Several instances have been retrospectively interpreted as signs of his continued attachment to Joan of Arc's memory, but the basis for such an interpretation remains speculative. Among them is his presence at Louviers on 26 December 1430. A receipt issued on that day records his reimbursement of his squire Roland Mauvoisin, captain of Prinçay, for 260 écus spent on the purchase of a black horse with saddle and bridle. The horse was intended for another of his squires, Michel Machefer, a captain of men-at-arms and archers in his company, who had been promised a suitable mount for the expedition upon their arrival at Louviers. Because of the town's proximity to Rouen, where Joan of Arc was imprisoned, some historians have interpreted this expedition as a possible attempt to rescue the Maid, although this hypothesis cannot be confirmed with certainty.

19th-century artist's impression of Jeanne des Armoises

Another case concerns the city of Orléans, which in 1439 acquired one of his banners for a theatrical commemoration of the lifting of the English siege.
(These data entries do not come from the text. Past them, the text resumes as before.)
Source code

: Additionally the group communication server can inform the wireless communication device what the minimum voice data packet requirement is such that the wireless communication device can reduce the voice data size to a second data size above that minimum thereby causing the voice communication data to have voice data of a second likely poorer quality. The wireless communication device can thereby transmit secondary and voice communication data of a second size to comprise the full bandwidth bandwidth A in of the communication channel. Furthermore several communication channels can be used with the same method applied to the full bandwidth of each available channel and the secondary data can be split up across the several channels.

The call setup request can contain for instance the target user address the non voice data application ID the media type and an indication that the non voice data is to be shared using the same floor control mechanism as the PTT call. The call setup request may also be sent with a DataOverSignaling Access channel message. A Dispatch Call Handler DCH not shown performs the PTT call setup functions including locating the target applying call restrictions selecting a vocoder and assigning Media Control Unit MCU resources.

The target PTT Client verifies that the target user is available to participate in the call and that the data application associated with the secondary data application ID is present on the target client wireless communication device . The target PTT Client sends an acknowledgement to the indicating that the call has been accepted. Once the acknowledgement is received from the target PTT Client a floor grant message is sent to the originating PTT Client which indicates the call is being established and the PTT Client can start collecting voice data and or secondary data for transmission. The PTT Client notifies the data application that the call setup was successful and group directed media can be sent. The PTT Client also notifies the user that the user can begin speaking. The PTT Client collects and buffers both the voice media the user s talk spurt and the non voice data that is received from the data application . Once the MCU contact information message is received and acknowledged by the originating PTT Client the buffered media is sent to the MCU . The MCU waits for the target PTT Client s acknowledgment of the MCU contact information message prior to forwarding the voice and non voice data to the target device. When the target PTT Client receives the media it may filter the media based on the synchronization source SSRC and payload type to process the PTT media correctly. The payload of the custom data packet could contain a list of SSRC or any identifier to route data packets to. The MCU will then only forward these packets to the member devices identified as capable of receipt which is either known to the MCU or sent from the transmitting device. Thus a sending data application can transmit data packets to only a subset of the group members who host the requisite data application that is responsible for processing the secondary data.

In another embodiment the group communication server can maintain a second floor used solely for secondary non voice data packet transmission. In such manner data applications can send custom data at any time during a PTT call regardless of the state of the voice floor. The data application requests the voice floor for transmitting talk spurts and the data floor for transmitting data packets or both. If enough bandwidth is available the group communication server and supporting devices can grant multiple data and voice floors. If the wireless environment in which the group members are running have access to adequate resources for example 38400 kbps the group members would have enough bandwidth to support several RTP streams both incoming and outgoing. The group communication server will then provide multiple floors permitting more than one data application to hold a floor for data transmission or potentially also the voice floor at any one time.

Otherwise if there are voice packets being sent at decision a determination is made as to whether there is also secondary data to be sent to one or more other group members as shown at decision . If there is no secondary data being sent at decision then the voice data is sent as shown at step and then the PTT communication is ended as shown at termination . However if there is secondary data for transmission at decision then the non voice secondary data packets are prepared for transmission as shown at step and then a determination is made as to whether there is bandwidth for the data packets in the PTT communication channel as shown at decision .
This acquisition does not, however, demonstrate that he personally supported the Mystery of the Siege of Orléans, a probably unperformed mystery play celebrating Joan of Arc.

That same year, Gilles de Rais appointed the Gascon squire Jean de Siquenville to command a company of men-at-arms during an expedition against the English-held town of Le Mans. This company had previously served under Jeanne des Armoises, who claimed to be Joan of Arc. According to medieval historian Jacques Chiffoleau, however, the nature of her relationship with Gilles de Rais remains "poorly documented and difficult to interpret."